#### Brano citato:
Alessio Torino / Dentro il “tempo degli spettri”

Alessio Torino, Cuori in piena, Mondadori, pp. 336, euro 20,00 stampa, euro 10,99 epub

A Pieve Lanterna, un borgo immaginario dell’Appennino umbro-marchigiano, nei pressi del fiume Burano – che invece esiste, nella zona di Pesaro e Urbino – un dodicenne trascorre l’estate forse più importante della sua vita, quella che molti hanno o credono di aver vissuto, dopo la quale non si è più come prima. Un’estate che come un’accetta taglia giorni sereni da altri mostruosi. Dove si è costretti a imparare di cosa è capace un uomo e quanto siamo vulnerabili e fragili.

Cuori in piena, il nuovo romanzo di Alessio Torino, è una storia di formazione adolescenziale ambientata alla fine degli anni Ottanta, prima del crollo del muro di Berlino. Come in Stand by me di Stephen King, l’evento centrale, avvenuto fuori campo, è la morte di un bambino coetaneo del protagonista, annegato nel fiume l’anno precedente: un’ombra lunga e appiccicosa che insinua la paura e la presenza dell’ignoto (quelle cose che accadono anche se non dovrebbero) nei pensieri di bambini che stanno per diventare adulti e fingono di vivere quel passaggio con sfrontatezza.

È un peccato che lo spunto iniziale –  il divieto posto dal padre al figlio di tuffarsi nel fiume, alla Caldare, dove è morto quel ragazzo – nel corso della storia un po’ si perda e sia poco sfruttato narrativamente per definire l’emotività del protagonista, scisso tra l’amore (il primo) per l’inafferrabile Céline (che parla solo francese e quindi il flirt tra i due è per lo più silenzioso, fatto di sguardi, mani che si toccano, segni e indizi non sempre reciprocamente compresi) e l’attrazione verso Arcangelo Gori, il padre del bambino morto, diventato una sorta di mina vagante a Pieve Lanterna. Gori è l’anti-protagonista, l’uomo che si è perso, che urla il proprio dolore, che non ha superato il lutto, che va alla ricerca delle aquile e dei fossili, lui stesso fissato e materializzato per sempre in un determinato tragico passato. Solitario e ubriacone, incute timore ai ragazzi e ancora di più agli adulti. Rappresenta qualcosa da cui non si può scappare, turba il corso seppur poco naturale delle cose perché non accetta di riprendere la rappresentazione del quotidiano. A ridurlo così non è stata solo la morte del figlio ma sono anche i fantasmi mai placati dell’adolescenza, delle ingiustizie subite, della paura. All’adolescenza del protagonista fa infatti da contraltare l’adolescenza di suo padre, vissuta a Pieve Lanterna con Arcangelo Gori e con i padri dei suoi amici. L’amicizia tra i ragazzi – tutti rigorosamente maschi – è il minimo comune denominatore tra le due generazioni, entrambe raccontate nell’età in cui il mondo maschile e quello femminile sono (e irrimediabilmente) scissi e si incontrano solo agli autoscontri, nella giostra dei calci in culo, in coda per lo zucchero filato e a fare il bagno lungo il fiume. Amicizia e solidarietà ma anche rivalità e prevaricazione, in un universo piccolo e protetto (fino a un certo punto, perché i pericoli arrivano dall’interno) come quello di un paese appenninico dove nessuno si fa i fatti propri, tutti guardano tutti e si giudica un uomo da quanto ordinata è la catasta di legna nel suo cortile.

#### Compito a:
Secondo la recensione di Cuori in piena, in quale periodo è ambientata la storia del romanzo?

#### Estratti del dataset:
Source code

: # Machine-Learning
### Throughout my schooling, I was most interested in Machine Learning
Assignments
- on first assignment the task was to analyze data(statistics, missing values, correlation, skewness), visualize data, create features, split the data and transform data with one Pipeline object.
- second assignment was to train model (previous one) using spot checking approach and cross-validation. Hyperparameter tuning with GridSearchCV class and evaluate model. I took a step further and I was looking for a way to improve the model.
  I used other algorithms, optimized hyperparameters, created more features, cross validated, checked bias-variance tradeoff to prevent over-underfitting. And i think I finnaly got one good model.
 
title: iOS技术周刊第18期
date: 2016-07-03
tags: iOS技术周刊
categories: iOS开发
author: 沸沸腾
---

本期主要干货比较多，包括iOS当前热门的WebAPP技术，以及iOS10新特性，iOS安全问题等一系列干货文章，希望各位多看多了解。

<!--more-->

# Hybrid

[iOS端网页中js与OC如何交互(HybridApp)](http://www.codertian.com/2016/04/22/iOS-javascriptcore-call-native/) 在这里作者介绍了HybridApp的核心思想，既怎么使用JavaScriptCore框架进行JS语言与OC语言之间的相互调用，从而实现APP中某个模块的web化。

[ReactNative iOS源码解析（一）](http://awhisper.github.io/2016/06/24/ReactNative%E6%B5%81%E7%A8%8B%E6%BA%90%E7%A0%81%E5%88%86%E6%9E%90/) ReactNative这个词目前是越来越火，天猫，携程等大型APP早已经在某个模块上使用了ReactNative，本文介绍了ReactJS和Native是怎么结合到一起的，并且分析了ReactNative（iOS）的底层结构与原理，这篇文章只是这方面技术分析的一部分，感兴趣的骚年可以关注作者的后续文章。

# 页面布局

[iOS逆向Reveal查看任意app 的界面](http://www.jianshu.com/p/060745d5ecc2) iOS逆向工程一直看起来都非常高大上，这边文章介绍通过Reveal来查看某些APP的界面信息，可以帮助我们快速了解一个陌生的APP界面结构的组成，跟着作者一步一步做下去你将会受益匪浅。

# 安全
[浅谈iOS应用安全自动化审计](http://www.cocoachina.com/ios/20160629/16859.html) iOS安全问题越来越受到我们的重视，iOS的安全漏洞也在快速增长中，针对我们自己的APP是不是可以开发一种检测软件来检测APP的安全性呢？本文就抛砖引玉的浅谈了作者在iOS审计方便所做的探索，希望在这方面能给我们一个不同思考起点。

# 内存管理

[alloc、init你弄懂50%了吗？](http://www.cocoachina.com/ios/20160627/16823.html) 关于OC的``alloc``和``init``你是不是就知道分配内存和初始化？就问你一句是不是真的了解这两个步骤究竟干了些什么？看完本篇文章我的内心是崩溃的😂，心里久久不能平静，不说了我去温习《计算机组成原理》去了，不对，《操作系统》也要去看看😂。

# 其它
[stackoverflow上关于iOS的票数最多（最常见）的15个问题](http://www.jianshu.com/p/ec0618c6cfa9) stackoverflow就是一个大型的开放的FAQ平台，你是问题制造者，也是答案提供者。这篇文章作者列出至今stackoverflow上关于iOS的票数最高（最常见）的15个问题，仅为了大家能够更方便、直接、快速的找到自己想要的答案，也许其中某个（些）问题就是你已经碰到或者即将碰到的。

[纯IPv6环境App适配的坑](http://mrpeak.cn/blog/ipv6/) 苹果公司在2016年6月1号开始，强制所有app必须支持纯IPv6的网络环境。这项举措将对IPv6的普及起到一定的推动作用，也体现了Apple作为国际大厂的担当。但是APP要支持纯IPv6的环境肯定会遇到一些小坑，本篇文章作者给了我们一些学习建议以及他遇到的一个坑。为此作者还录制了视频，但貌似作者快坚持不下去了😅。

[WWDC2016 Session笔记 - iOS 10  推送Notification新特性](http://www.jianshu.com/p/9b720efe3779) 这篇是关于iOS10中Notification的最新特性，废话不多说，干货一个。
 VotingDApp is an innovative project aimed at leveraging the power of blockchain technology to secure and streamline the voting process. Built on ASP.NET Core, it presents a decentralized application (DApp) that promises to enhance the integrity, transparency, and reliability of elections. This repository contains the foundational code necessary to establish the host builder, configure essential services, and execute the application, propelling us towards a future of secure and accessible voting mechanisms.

#### Compito b:
Riproduca fedelmente le righe delle voci che vanno dalla riga contenente "title: iOS技术周刊第18期" alla riga contenente "[iOS端网页中js与OC如", entrambe incluse.

#### Esito del compito a:
Alla fine degli anni Ottanta, prima del crollo del muro di Berlino.

#### Esito del compito b:
title: iOS技术周刊第18期
date: 2016-07-03
tags: iOS技术周刊
categories: iOS开发
author: 沸沸腾
---

本期主要干货比较多，包括iOS当前热门的WebAPP技术，以及iOS10新特性，iOS安全问题等一系列干货文章，希望各位多看多了解。

<!--more-->

# Hybrid

[iOS端网页中js与OC如何交互(HybridApp)](http://www.codertian.com/2016/04/22/iOS-javascriptcore-call-native/) 在这里作者介绍了HybridApp的核心思想，既怎么使用JavaScriptCore框架进行JS语言与OC语言之间的相互调用，从而实现APP中某个模块的web化。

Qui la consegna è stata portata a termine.